*Task directions*. Go to the line containing "lakhs (100%) |" in the records below and retype from there through the final line, exactly.

*Study material*.
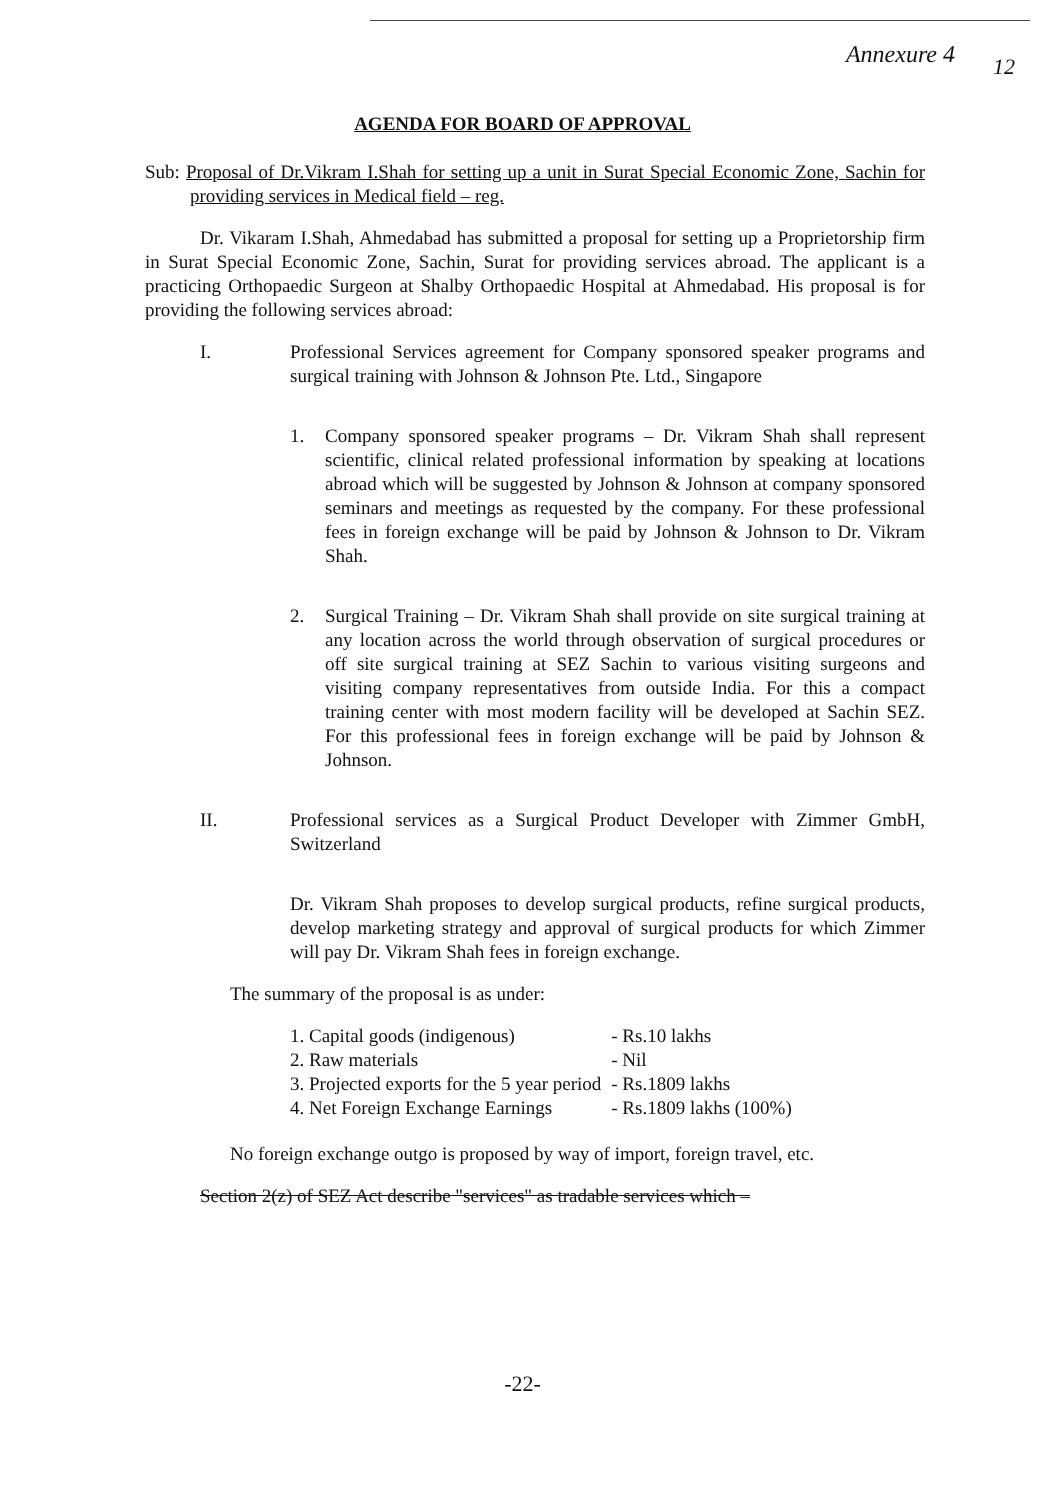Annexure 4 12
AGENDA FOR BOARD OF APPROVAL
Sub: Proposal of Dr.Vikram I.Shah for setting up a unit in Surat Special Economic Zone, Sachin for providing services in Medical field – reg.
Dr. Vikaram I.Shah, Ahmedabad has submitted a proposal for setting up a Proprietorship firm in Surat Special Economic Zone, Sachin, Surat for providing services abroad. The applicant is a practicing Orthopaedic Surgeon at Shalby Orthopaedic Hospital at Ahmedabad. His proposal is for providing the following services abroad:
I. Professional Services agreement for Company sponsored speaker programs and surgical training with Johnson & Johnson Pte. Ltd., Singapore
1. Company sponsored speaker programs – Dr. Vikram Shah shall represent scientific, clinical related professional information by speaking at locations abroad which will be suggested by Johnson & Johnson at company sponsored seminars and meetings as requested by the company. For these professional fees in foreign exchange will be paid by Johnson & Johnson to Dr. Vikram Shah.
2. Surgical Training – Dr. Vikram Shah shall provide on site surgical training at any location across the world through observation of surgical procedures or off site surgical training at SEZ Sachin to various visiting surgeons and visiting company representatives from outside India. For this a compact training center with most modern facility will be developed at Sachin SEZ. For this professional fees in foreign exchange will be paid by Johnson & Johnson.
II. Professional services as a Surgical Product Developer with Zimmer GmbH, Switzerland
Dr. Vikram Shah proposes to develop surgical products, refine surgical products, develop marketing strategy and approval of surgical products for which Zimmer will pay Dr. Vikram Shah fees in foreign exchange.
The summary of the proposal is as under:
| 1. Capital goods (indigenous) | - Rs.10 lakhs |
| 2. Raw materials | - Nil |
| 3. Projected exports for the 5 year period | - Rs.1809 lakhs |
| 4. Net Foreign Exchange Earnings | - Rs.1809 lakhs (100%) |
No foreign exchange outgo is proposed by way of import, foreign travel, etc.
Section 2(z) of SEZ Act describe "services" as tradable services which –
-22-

*Result*.
| 4. Net Foreign Exchange Earnings | - Rs.1809 lakhs (100%) |
No foreign exchange outgo is proposed by way of import, foreign travel, etc.
Section 2(z) of SEZ Act describe "services" as tradable services which –
-22-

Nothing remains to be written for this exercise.